Zinnemann’s film, while dated in many respects — for example, the moralistic narration — retains its dramatic and emotional force, largely due to its performances and high-contrast cinematography. The mounds of rubble that used to be Nuremberg, Ingolstadt and Würzburg provide the film’s most impressive set pieces: visual analogues to the shattered psyches of the lost and bewildered survivors searching for each other across a post-apocalyptic wasteland.

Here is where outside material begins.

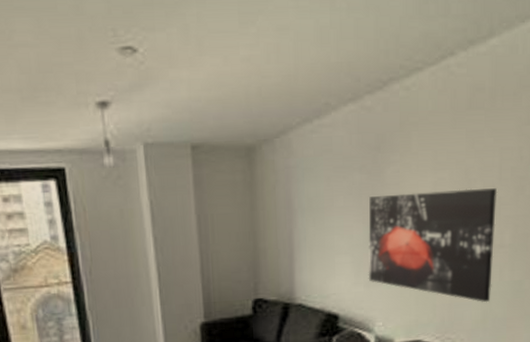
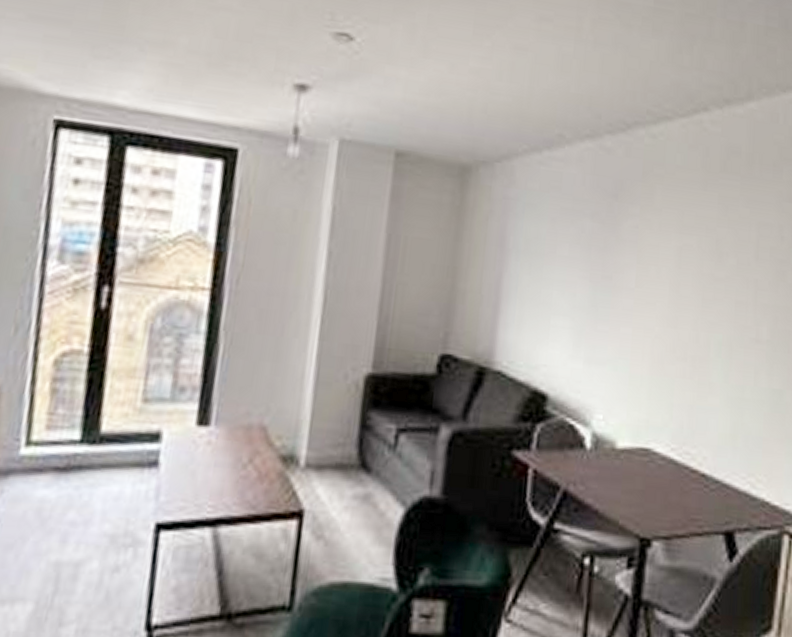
wall art: present [368,188,498,303] -> none [589,251,754,412]

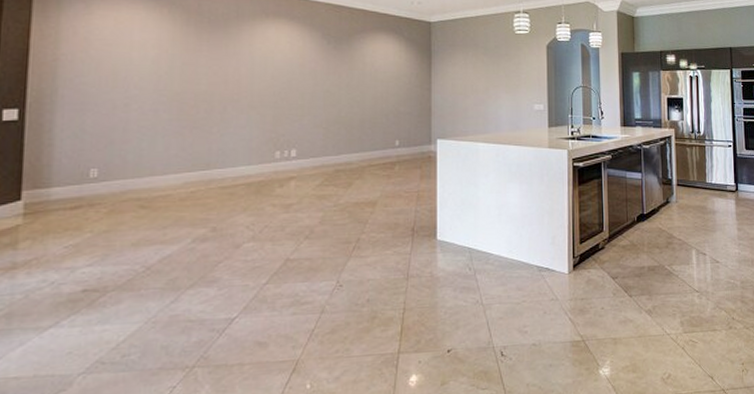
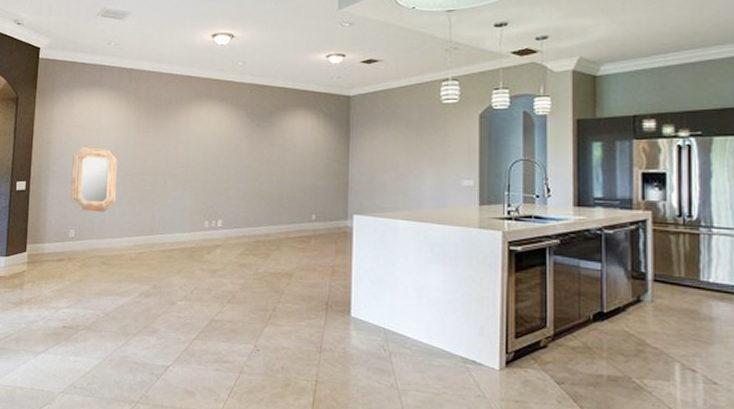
home mirror: none [90,65,159,145] -> present [70,146,117,212]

Hazanavicius shot his film in Chechen villages still haunted by the war. The director explained that the filming was often emotionally trying for the Chechen actors for whom “the story is still very present, very close to them.” The basic outline of the Zinnemann film remains fairly intact, though some details have been changed. The search is undertaken by the boy’s older sister rather than by his mother (their parents are killed in the film’s opening scene, shot on a grainy camcorder). Bejo, who won the Best Actress prize at last year’s Cannes festival for Asghar Farhadi’s “The Past,” is cast in the Clift role as an EU aid worker trying to convince the U.N. of the severity of the crisis. The biggest departure from the earlier film is the introduction of a third plotline involving the making of a brutal Russian soldier whose deathward path contrasts with the Chechen boy’s gradual awakening to life. “I couldn’t show that the Chechens are not a terrorist people, while simultaneously depicting all Russians as Chechen-killers,” the director said at Cannes. “But I did want to show how systems can crush people in order to turn them into killers, and that’s the story I added.” This side plot notwithstanding, Hazanavicius shows surprising fidelity to the original film, down to the individual twists and turns of the climactic train station scene.
“The film is indeed a political one, but I’ve tried to insure that it doesn’t take sides absolutely. It’s not trying to defend a cause. I try to concentrate on the human dimension, because that’s what interests me,” the director explained. “It goes without saying that I wasn’t going to try and be ironic or clever,” he added, contrasting it with “The Artist.” (It was, in fact, the worldwide triumph of that film that enabled producer Thomas Langmann, the son of the late French Jewish director Claude Berri, to secure the budget his director needed.) By eschewing the effervescence and easy charms of his previous film, the 47-year-old Hazanavicius has made a cinematic cri de coeur that might signal a new phase in his career.
Zinnemann, whose films often featured individuals struggling to find their moral courage, was found of quoting Hillel’s famous dictum, “If I am not for myself, who will be for me? And if I am only for myself, what am I? And if not now, when?” A similar spirit of conviction animates Hazanavicius’s film, whose aim is clearly to provoke outrage and indignation at the blind eye that the world turns time and again to human suffering. “When you work at the U.N., I hope one is frustrated by this machine that was created to guarantee peace in the world but which unfortunately fails only too often,” the director said. “I hope that my film will touch all these people.”
A.J. Goldmann is a freelance writer based in Berlin. He is a frequent contributor to the Forward.